Folha de S. Paulo


A quem interessa o "denuncismo"

Ombudsmen, percebi depressa, acabam atraindo uma rede de leitores mais constantes e mais presentes que não passam semana sem enviar uma carta ou dar um telefonema recheado de opiniões. São bons interlocutores que servem como guia e fonte de inspiração; geralmente são leitores mais atentos que a média e têm preocupações bastante pertinentes sobre o jornal e a própria imprensa, para não dizer sobre o Brasil. São como os ombudsmen do ombudsman, e encaram com seriedade esse papel.

Foi conversando com um desses leitores na semana passada que ouvi a pergunta: afinal, por que vocês da imprensa se preocupam tanto com o "denuncismo"? Num momento como este que o país está vivendo, não seria meio caminho andado jogar toda a lama no ventilador, deixar espalhar e depois fazer um balanço de quem saiu e quem não saiu respingado?

A pergunta do leitor tem explicação mas não tem justificativa. Como milhões de brasileiros, ele também se cansou de trabalhar duro e pagar impostos que acabam transformados em depósitos milionários na conta do alheio. Agora, quer ver o alheio e seus comparsas atrás das grades, banhados de lama dos pés à cabeça. Se pudesse, faria como no passado: ainda mandaria banir suas famílias dos registros civis e cristãos, condenaria seus filhos ao degredo e salgaria suas terras.

Nada, nem mesmo o ódio de cidadãos que se sentem ultrajados, enganados e manipulados, justifica que se exponha alguém a denúncias que podem vir a não ser provadas, quaisquer que sejam elas. É preciso repetir o chavão como uma prece: até prova em contrário, somos todos inocentes e se atropelarmos essa premissa, estaremos desrespeitando o mais básico dos princípios democráticos. É tudo de que o Brasil não precisa agora.

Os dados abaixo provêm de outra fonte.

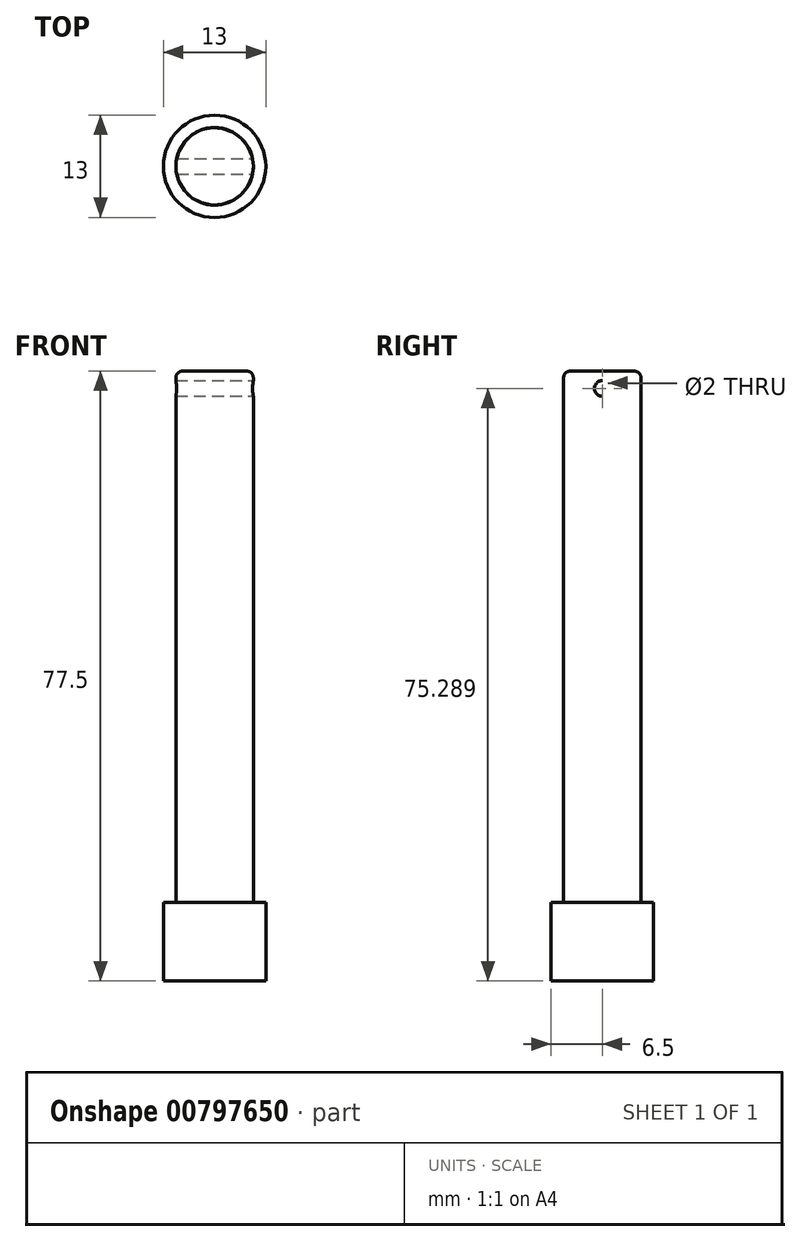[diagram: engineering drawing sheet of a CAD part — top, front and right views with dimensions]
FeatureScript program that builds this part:
annotation { "Feature Type Name" : "Feature", "Feature Type Description" : "" }
export const myFeature = defineFeature(function(context is Context, id is Id, definition is map)
    precondition{}
    {
        {
            var Q0;
            Q0=qCreatedBy(makeId("Top.planeOp"),FACE);
            var sketch = newSketch(context, id + "F0", { "sketchPlane" : qUnion([Q0])});
            skCircle(sketch, "E0", {"center": v(0, 0) * mm, "radius": 6.5 * mm});
            skCircle(sketch, "E1", {"center": v(0, 0) * mm, "radius": 4.92 * mm});
            skSolve(sketch);
        }
        {
            var Q0;
            Q0 = qSketchRegion(id + "F0", true);
            var Q1;
            Q1=makeQuery(id+"F0.imprint","IMPRINT",FACE,{"disambiguationData":[TD([[makeQuery(id+"F0.imprint","IMPRINT",EDGE,{"derivedFrom":sQuery(id+"F0.wireOp",EDGE,"E1")}),1.0]])]});
            extrude(context, id + "F1", {"entities" : qUnion([Q0, Q1]), "oppositeDirection" : true, "depth" : 10 * mm, "offsetDistance" : 25 * mm});
        }
        {
            var Q0;
            Q0=makeQuery(id+"F1.opExtrude","CAP_FACE",FACE,{"disambiguationData":[OSD([sQuery(id+"F0.wireOp",EDGE,"E0")])],"isStart":true});
            var sketch = newSketch(context, id + "F2", { "sketchPlane" : qUnion([Q0])});
            skCircle(sketch, "E2", {"center": v(0, 0) * mm, "radius": 4.92 * mm});
            skSolve(sketch);
        }
        {
            var Q0;
            Q0 = qSketchRegion(id + "F2", true);
            extrude(context, id + "F3", {"entities" : qUnion([Q0]), "operationType" : NewBodyOperationType.ADD, "depth" : 67.5 * mm, "offsetDistance" : 25 * mm});
        }
        {
            var Q0;
            Q0=makeQuery(id+"F3.opExtrude","CAP_EDGE",EDGE,{"disambiguationData":[OSD([sQuery(id+"F2.wireOp",EDGE,"E2")])],"isStart":false});
            fillet(context, id + "F4", {"entities" : qUnion([Q0]), "radius" : 1 * mm, "tangentPropagation" : true, "rho" : 0.5, "crossSection" : FilletCrossSection.CONIC, "allowEdgeOverflow" : false});
        }
        {
            var Q0;
            Q0=qCreatedBy(makeId("Right.planeOp"),FACE);
            var sketch = newSketch(context, id + "F5", { "sketchPlane" : qUnion([Q0])});
            skCircle(sketch, "E3", {"center": v(0, 65.29) * mm, "radius": 1 * mm});
            skSolve(sketch);
        }
        {
            var Q0;
            Q0 = qSketchRegion(id + "F5", true);
            extrude(context, id + "F6", {"entities" : qUnion([Q0]), "operationType" : NewBodyOperationType.REMOVE, "endBound" : BoundingType.SYMMETRIC, "oppositeDirection" : true, "depth" : 25 * mm, "offsetDistance" : 25 * mm});
        }
    });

Mais do que isso, é preciso perguntar a quem interessa um "denuncismo" que junta bons e maus, probos e desonestos, retos e corruptos no mesmo saco. Só pode ser aos maus, desonestos e corruptos. Ao trafegar na generalização, são eles que acabam escondidos na massa anônima de suspeitos, ombreados com gente sobre quem nada vai se provar. Se, como quer o leitor que citei, a imprensa atirar uma tonelada de lama sobre o Congresso, vai soterrar tanto reputações como irregularidades. Nem uma coisa nem outra interessam ao leitor, ao cidadão e ao país.

É preciso compreender que o "denuncismo" é também uma instrumentalização da imprensa por parte de quem quer, como se diz, ver o circo pegar fogo para fugir com a mulher do palhaço. Aos jornalistas cabe a responsabilidade de agir com independência, distanciamento e ética irretocáveis na hora de abrigar uma denúncia na imprensa. Nada que não contivesse provas sólidas, dessas que um tribunal lançaria mão, deveria ser veiculado; a busca pelo "furo", muitas vezes irresponsável, deveria ser trocada pela preocupação com a exatidão. O compromisso com o leitor, e só com o leitor, deveria ser a pauta do dia, todos os dias, em toda a imprensa.

Ao leitor, por outro lado, cabe a tarefa de vigiar jornais, revistas e televisões e não permitir abusos. Proponho uma lição de casa aos leitores desta Folha: que eles acompanhem detidamente o noticiário publicado sobre o megaescândalo do Orçamento e se manifestem todas as vezes que o jornal se desviar do bom jornalismo e praticar o "denuncismo". Não tem sido a regra, é verdade, mas aqui e ali ainda acontece.

Proponho aos leitores que, nesse caso, sejam implacáveis: telefonem ou escrevam à ombudsman (o endereço está no pé desta coluna), ao Painel do Leitor, à Direção de Redação, a quem quiserem. Importante é exigir do jornal que ele não arranhe sua credibilidade. A Folha não se gaba de ter o rabo preso com o leitor? A ombudsman quer saber como isso funciona em tempos de CPI do Orçamento. Semana que vem, volto ao assunto.